- About this exercise:
According to the character descriptions, in which episode does Lulu first appear?

- Reading text:
——————
A fairy-like creature to which Fine and Rein treats as their pet. He also ends his sentences with "pumo". Poomo helps Fine and Rein on their mission to save their planet. He is also shown to have many abilities such as cooking, sewing and piloting. He almost died at the end of the first season but the last Grace stone and Princess Grace saved him, allowing him to live with Fine and Rein forever. He is also smitten by the Ballerina in the anime.
- Princess Grace (プリンセスグレース, Purinsetsu Gurasu)

Grace is the legendary princess who once saved Fushigi-boshi in the ancient days. Although she died ages ago, she appears as an astral body inside the core of the Sun's blessing before she entrusts Fine and Rein in a mission to save the planet.
- Camelot (キャメロット, Kamuroto)

Camelot is one of Fine and Rein's maids. She can be very bossy in the beginning of the series, but has a caring and enthusiastic side to educate Fine and Rein to become more proper and decent princesses.
- Lulu (ルル, Ruru)

Lulu is a cat who serves as Camelot's trainee. She gives suggestions to Camelot in some cases and writes down comprehensive notes of Camelot's work. Lulu appears for the first time in the 11th episode.
——————
- Information shown:
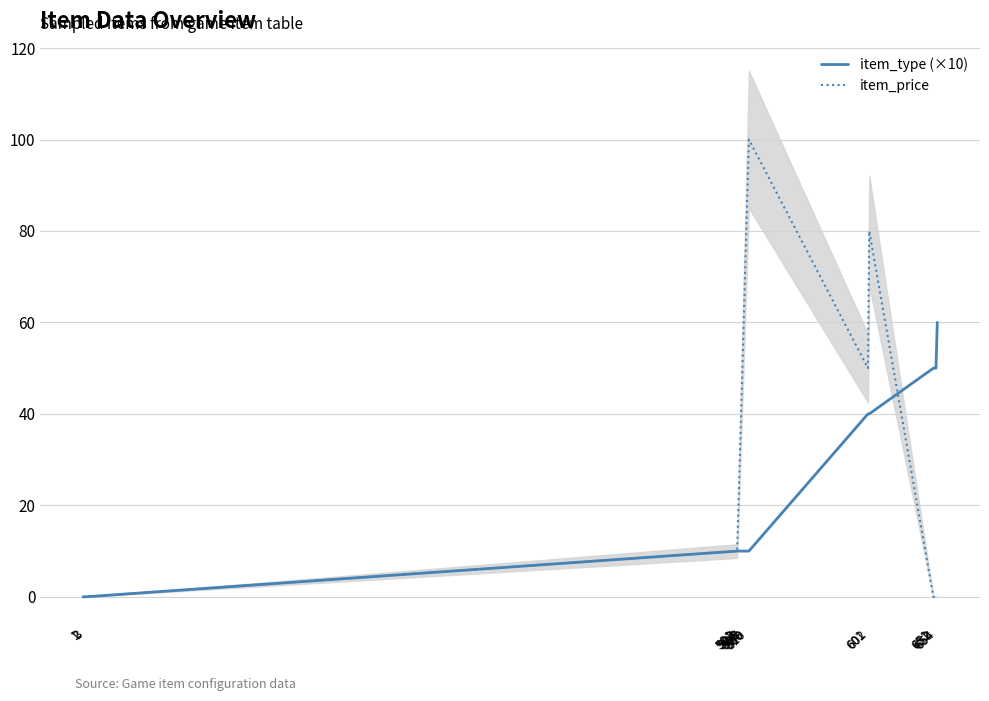

Which series has the largest range (max minus min)?

item_price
——————
- Written response:
The 11th episode.